Titeldaten Zusätzliche Informationen
  • Schäffer, Rebecca
  • VergabeFokus
  • Heft 5/2021, S. 2-8
    Aufsatz
Abstract
Zunächst unterscheidet die Verfasserin zwei sehr verschiedene Kategorien von Auftragsvergaben, die unter diesem Begriff verstanden werden und ordnet diese vergaberechtlich ein. Zum einen ist dies die Durchführung von echter Außenwerbung für die öffentliche Hand u.a. mit weiteren Leistungen wie Entwicklung und Auswertung der Kampagne.
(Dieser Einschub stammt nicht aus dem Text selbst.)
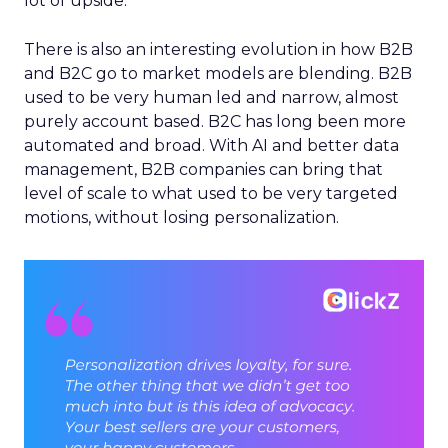
lot of upside.
There is also an interesting evolution in how B2B
and B2C go to market models are blending. B2B
used to be very human led and narrow, almost
purely account based. B2C has long been more
automated and broad. With AI and better data
management, B2B companies can bring that
level of scale to what used to be very targeted
motions, without losing personalization.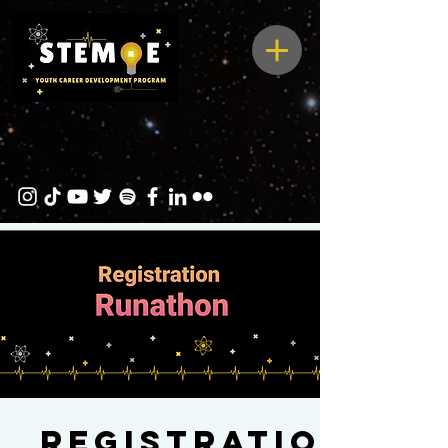
Registration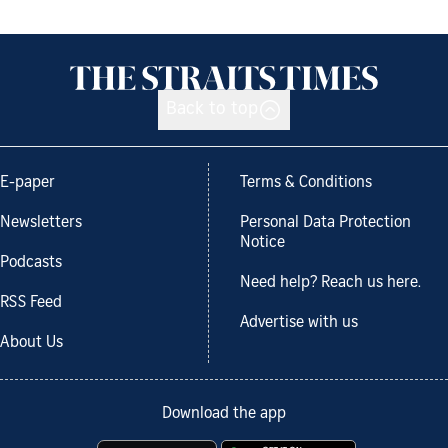
Back to top
E-paper
Terms & Conditions
Newsletters
Personal Data Protection
Notice
Podcasts
Need help? Reach us here.
RSS Feed
Advertise with us
About Us
Download the app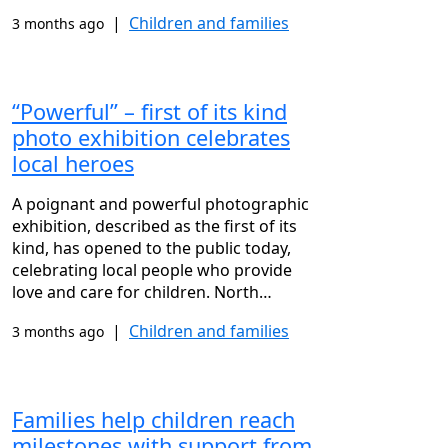
|
Children and families
3 months ago
“Powerful” – first of its kind
photo exhibition celebrates
local heroes
A poignant and powerful photographic
exhibition, described as the first of its
kind, has opened to the public today,
celebrating local people who provide
love and care for children. North…
|
Children and families
3 months ago
Families help children reach
milestones with support from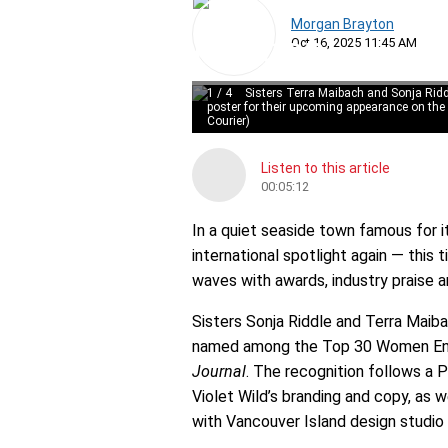
Morgan Brayton
Oct 16, 2025 11:45 AM
1
/
4
Sisters Terra Maibach and Sonja Ridd
poster for their upcoming appearance on the
Courier)
Listen to this article
00:05:12
In a quiet seaside town famous for i
international spotlight again — this 
waves with awards, industry praise an
Sisters Sonja Riddle and Terra Maib
named among the Top 30 Women Entr
Journal
. The recognition follows a
Violet Wild’s branding and copy, as w
with Vancouver Island design studio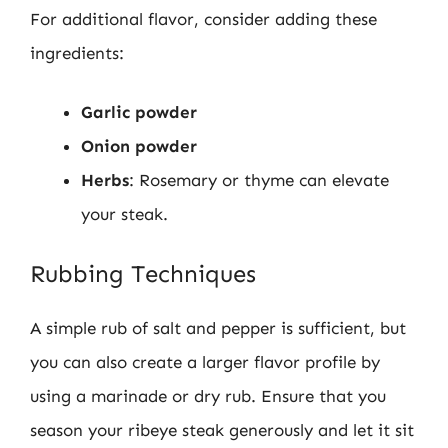
For additional flavor, consider adding these
ingredients:
Garlic powder
Onion powder
Herbs
: Rosemary or thyme can elevate
your steak.
Rubbing Techniques
A simple rub of salt and pepper is sufficient, but
you can also create a larger flavor profile by
using a marinade or dry rub. Ensure that you
season your ribeye steak generously and let it sit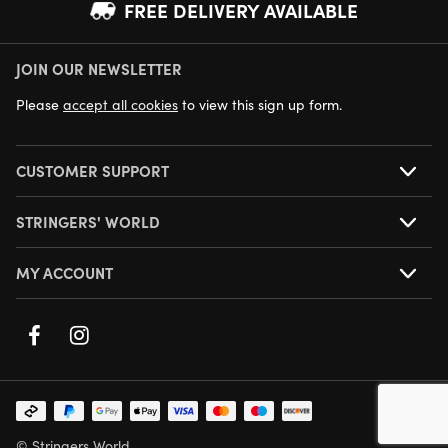
FREE DELIVERY AVAILABLE
JOIN OUR NEWSLETTER
NEXT DAY DELIVERY AVAILABLE
Please
accept all cookies
to view this sign up form.
CUSTOMER SUPPORT
STRINGERS' WORLD
MY ACCOUNT
© Stringers World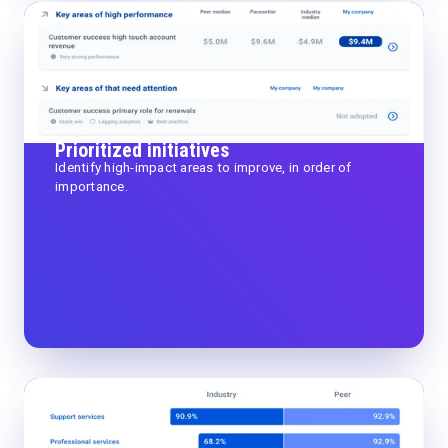
Prioritized initiatives
Identify high-impact areas to improve, in order of
importance.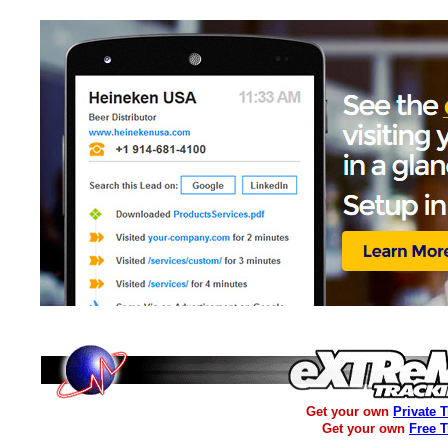
Get your own
Private 
Get your own
Free 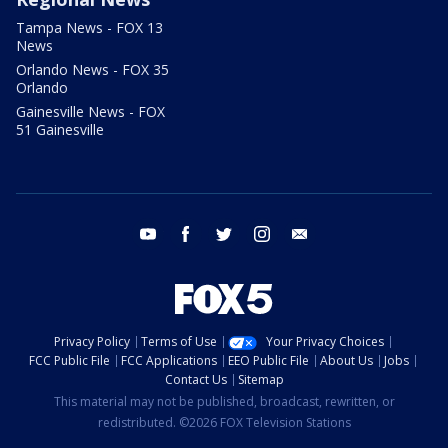
Tampa News - FOX 13
News
Orlando News - FOX 35
Orlando
Gainesville News - FOX
51 Gainesville
youtube
facebook
twitter
instagram
email
Privacy Policy
Terms of Use
Your Privacy Choices
FCC Public File
FCC Applications
EEO Public File
About Us
Jobs
Contact Us
Sitemap
This material may not be published, broadcast, rewritten, or
redistributed. ©2026 FOX Television Stations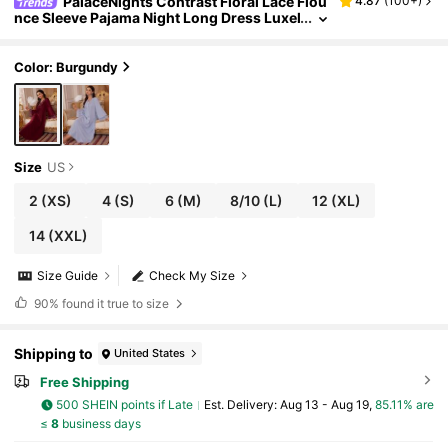
PalaceNights Contrast Floral Lace Flou
4.87
(
100+
)
nce Sleeve Pajama Night Long Dress Luxel
oungewear, Moo Moo Dress, Fall & Winter
Cozy And Elegant Details
Color: Burgundy
Size
US
2
(XS)
4
(S)
6
(M)
8/10
(L)
12
(XL)
14
(XXL)
Size Guide
Check My Size
90%
found it true to size
Shipping to
United States
Free Shipping
500 SHEIN points if Late
​Est. Delivery:
Aug 13 - Aug 19,
85.11% are
≤
8
business days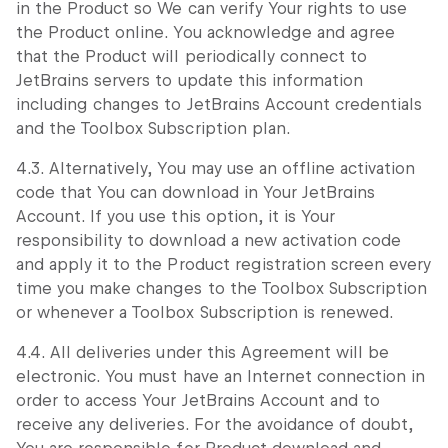
in the Product so We can verify Your rights to use
the Product online. You acknowledge and agree
that the Product will periodically connect to
JetBrains servers to update this information
including changes to JetBrains Account credentials
and the Toolbox Subscription plan.
4.3. Alternatively, You may use an offline activation
code that You can download in Your JetBrains
Account. If you use this option, it is Your
responsibility to download a new activation code
and apply it to the Product registration screen every
time you make changes to the Toolbox Subscription
or whenever a Toolbox Subscription is renewed.
4.4. All deliveries under this Agreement will be
electronic. You must have an Internet connection in
order to access Your JetBrains Account and to
receive any deliveries. For the avoidance of doubt,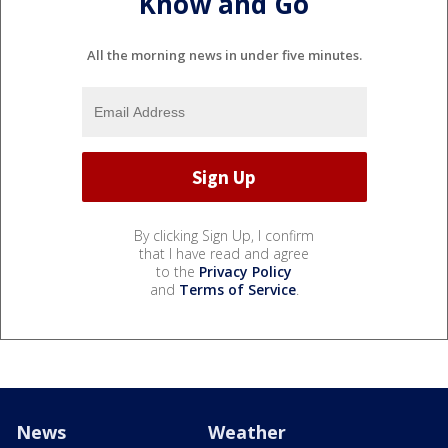
Know and Go
All the morning news in under five minutes.
By clicking Sign Up, I confirm
that I have read and agree
to the
Privacy Policy
and
Terms of Service
.
News
Weather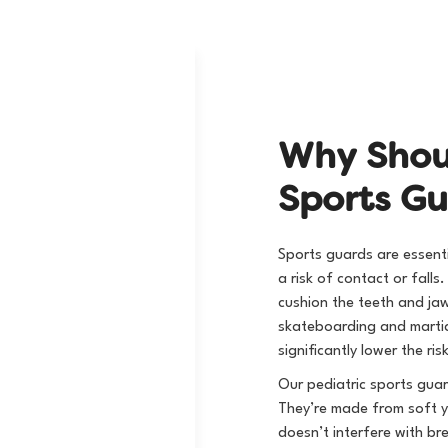
W
h
y
S
h
o
S
p
o
r
t
s
G
Sports guards are essentia
a risk of contact or fall
cushion the teeth and ja
skateboarding and martia
significantly lower the r
Our pediatric sports guar
They’re made from soft ye
doesn’t interfere with br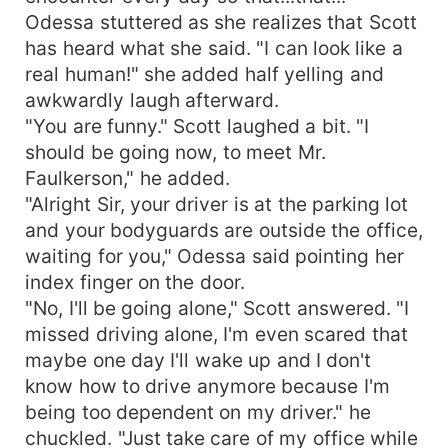
Odessa stuttered as she realizes that Scott
has heard what she said. "I can look like a
real human!" she added half yelling and
awkwardly laugh afterward.
"You are funny." Scott laughed a bit. "I
should be going now, to meet Mr.
Faulkerson," he added.
"Alright Sir, your driver is at the parking lot
and your bodyguards are outside the office,
waiting for you," Odessa said pointing her
index finger on the door.
"No, I'll be going alone," Scott answered. "I
missed driving alone, I'm even scared that
maybe one day I'll wake up and I don't
know how to drive anymore because I'm
being too dependent on my driver." he
chuckled. "Just take care of my office while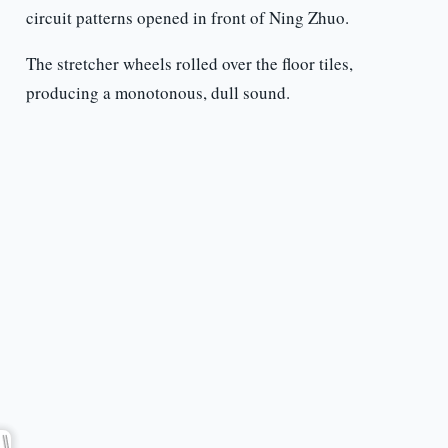
circuit patterns opened in front of Ning Zhuo.
The stretcher wheels rolled over the floor tiles,
producing a monotonous, dull sound.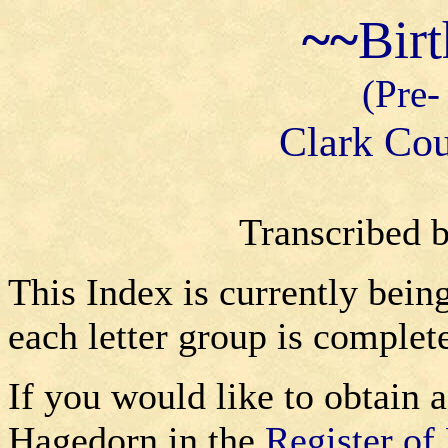
~~
Bir
(Pre-
Clark Cou
Transcribed 
This Index is currently bein
each letter group is complet
If you would like to obtain a
Hagedorn in the
Register of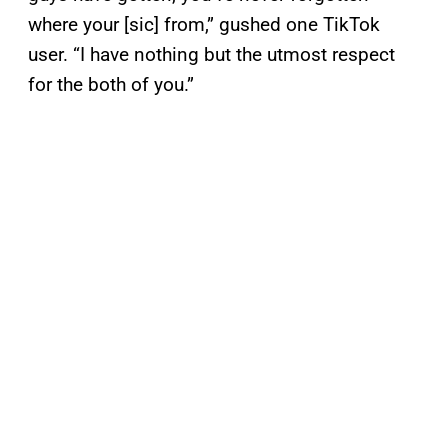
where your [sic] from,” gushed one TikTok
user. “I have nothing but the utmost respect
for the both of you.”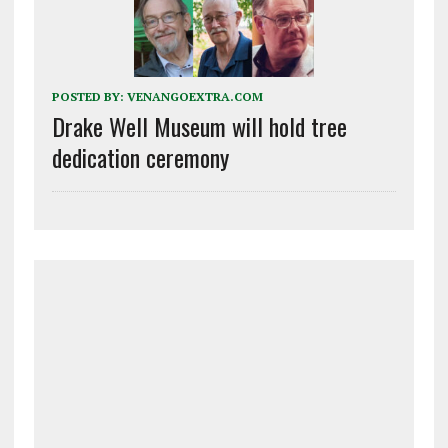
POSTED BY:
VENANGOEXTRA.COM
Drake Well Museum will hold tree
dedication ceremony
Diese seien vergaberechtlich als öffentliche Aufträge einzuordnen. Zum anderen geht sie auf die Vergabe von Werbeflächen im kommunalen Raum an Dritte ein, auch in Kombination mit Gegenleistungen wie Stadtmöblierung. Hier könne je nach spezifischer Ausgestaltung ein öffentlicher Dienstleistungsauftrag, eine Konzession oder auch kein öffentlicher Auftrag vorliegen. Die weitere Darstellung beschränkt sich auf die Vergabe von reinen Außenwerbeverträgen. Im weiteren Verlauf erläutert die Verfasserin die wesentlichen Eckpunkte für die Durchführung eines Vergabeverfahrens. Zunächst geht sie der Frage nach, ob auch die sog. durchlaufenden Posten wie die Anmietung der Werbefläche miteinzubeziehen sind, was sie im Ergebnis unter Verweis auf die Rechtsprechung bejaht. Anschließend geht sie auf Eignungskriterien und die Ausgestaltung der Zuschlagskriterien ein. Hier setzt sie sich mit der Herausforderung auseinander, dass eine Wirtschaftlichkeitsbewertung häufig, ohne dass bereits die konkrete Kampagne geplant ist, erfolgen muss und zeigt Anknüpfungspunkte für eine Preis- und Qualitätswertung auf. Abschließend geht sie auf die Ausgestaltung von Leistungsbeschreibung und Vertrag ein. Hier stellt sie anhand einer Fragenliste Eckpunkte dar, die in den Vertragsunterlagen berücksichtigt werden sollten.